EXERCISE: Read the records below. Copy each line where the string "having" occurs.

Stored items:
........

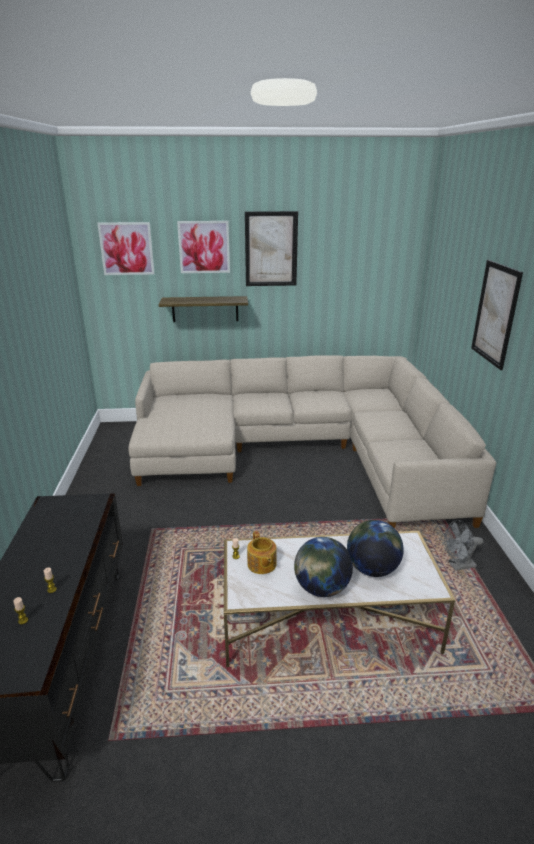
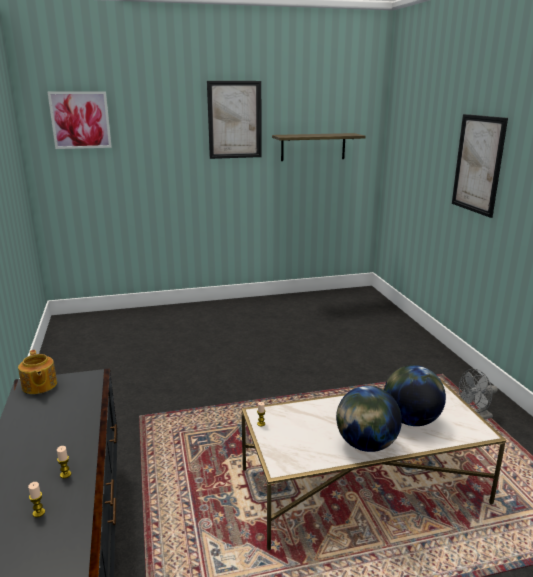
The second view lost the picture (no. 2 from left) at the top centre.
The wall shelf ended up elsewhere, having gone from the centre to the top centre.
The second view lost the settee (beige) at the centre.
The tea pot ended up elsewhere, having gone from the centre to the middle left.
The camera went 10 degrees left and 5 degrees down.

........

EXPECTED OUTPUT:
The wall shelf ended up elsewhere, having gone from the centre to the top centre.
The tea pot ended up elsewhere, having gone from the centre to the middle left.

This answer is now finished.